Wednesday, October 5, 2022

CenHTRO Receives $2.2M to Study Labor Trafficking in Southern Africa

Research focuses on how increasing the financial capability of vulnerable populations can reduce cross-border labor trafficking into South Africa

The Center on Human Trafficking Research & Outreach at the University of Georgia School of Social Work will receive $2.2 million from the U.S. Department of State to expand research on labor trafficking in Southern Africa in the first stage of a long-term project.

The new award broadens the work of CenHTRO, which has previously received approximately $24 million from the State Department’s Office to Combat and Monitor Trafficking in Persons for its global counter-trafficking projects.

This new study will assess the prevalence of labor trafficking of at-risk youth and young adults from Malawi, Zambia, and Zimbabwe.

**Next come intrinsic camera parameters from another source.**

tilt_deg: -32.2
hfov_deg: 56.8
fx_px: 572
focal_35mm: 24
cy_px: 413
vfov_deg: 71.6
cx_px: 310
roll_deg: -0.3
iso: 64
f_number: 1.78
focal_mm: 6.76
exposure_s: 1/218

The research marks phase one of a large international and multi-institution grant from the State Department that will deploy innovative financial capability interventions to reduce labor trafficking in the three countries.

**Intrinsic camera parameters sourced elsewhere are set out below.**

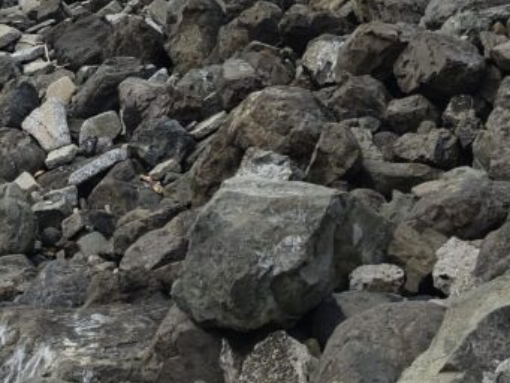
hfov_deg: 25.9
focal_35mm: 75
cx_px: 190
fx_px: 1105
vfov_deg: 18.1
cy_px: -144
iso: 100
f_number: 1.7
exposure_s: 1/1356
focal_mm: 4.68
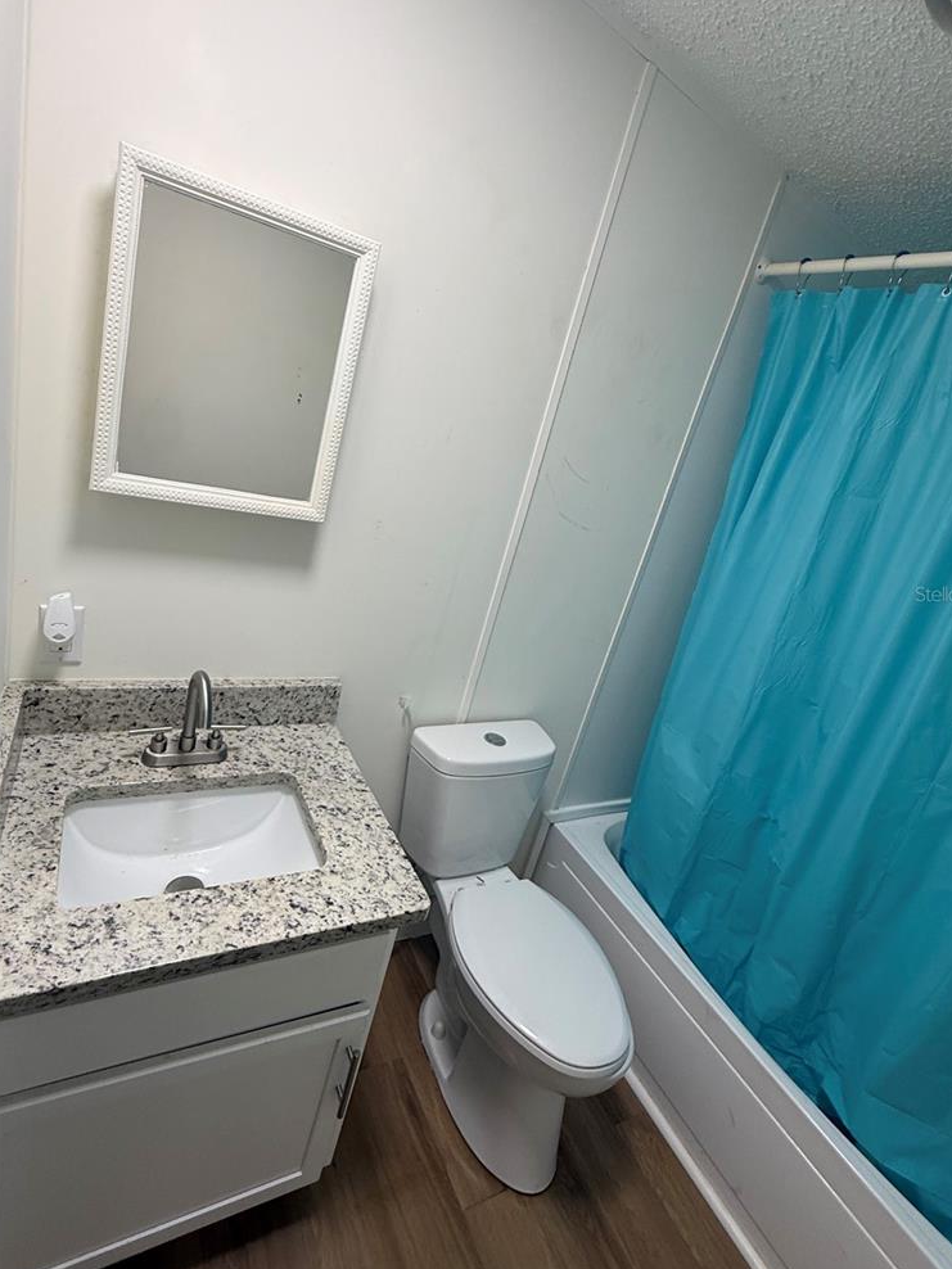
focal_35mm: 17
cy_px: 593
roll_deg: -15.0
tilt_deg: -17.6
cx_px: 428
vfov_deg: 90.9
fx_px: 623
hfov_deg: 74.5
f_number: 2.2
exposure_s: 1/120
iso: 125
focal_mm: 2.22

“In terms of international efforts to address labor trafficking, the southern part of Africa is very much neglected,” said CenHTRO Director David Okech, principal investigator and professor of social work. CenHTRO Research Director Lydia Aletraris serves as co-principal investigator. Other investigators include Laura Zimmermann, associate professor in the department of economics in the Terry College of Business and the School of Public and International Affairs; Associate Professor of Social Work Mary Ager; and CenHTRO Assistant Research Scientists Anna Cody and Hui Yi.

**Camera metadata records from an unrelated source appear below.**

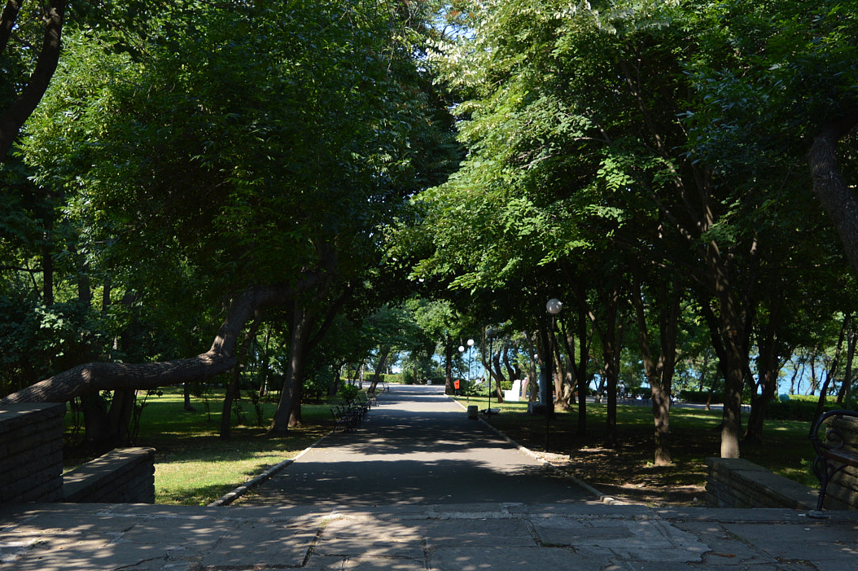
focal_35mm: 41
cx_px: 421
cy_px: 335
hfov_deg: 47.4
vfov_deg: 32.5
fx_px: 976
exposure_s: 1/400
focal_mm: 18
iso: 100
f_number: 3.5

“Research and advocacy are more so focused on exploitation of Africans migrating to Europe from western Africa or labor trafficking victims from eastern Africa to the Middle East,” Okech added. “Many people migrate to Southern Africa, specifically the country of South Africa because of perceived opportunities in that country.”

High unemployment and poverty in the sending countries leads to increased risk of exploitative labor migration, especially among younger populations, who are attracted to South Africa by opportunities in construction, mining, and other industries.

Data produced in phase one will inform a second phase that includes interventions that aim to increase access to financial services and improve digital financial literacy of survivors and populations at risk of experiencing labor trafficking.

Previous research by CenHTRO faculty indicates that anti-trafficking efforts can’t be successful without sustainable economic empowerment strategies. Research shows that culturally adapted financial literacy and accessibility interventions can empower vulnerable populations, making them overall more resilient against human trafficking.

“The underlying issue in this part of the world is just economics,” Okech said. “When people are poor, they are willing to walk across countries searching for opportunities. They take risks and become at-risk of exploitation. Without economic empowerment, no effort to reduce the prevalence of human trafficking in sub-Saharan Africa will succeed.”

CenHTRO will partner with the Center for Social Development at Washington University in St. Louis, the University of North Carolina School of Social Work, and the University of Illinois School of Social Work in future phases of the project.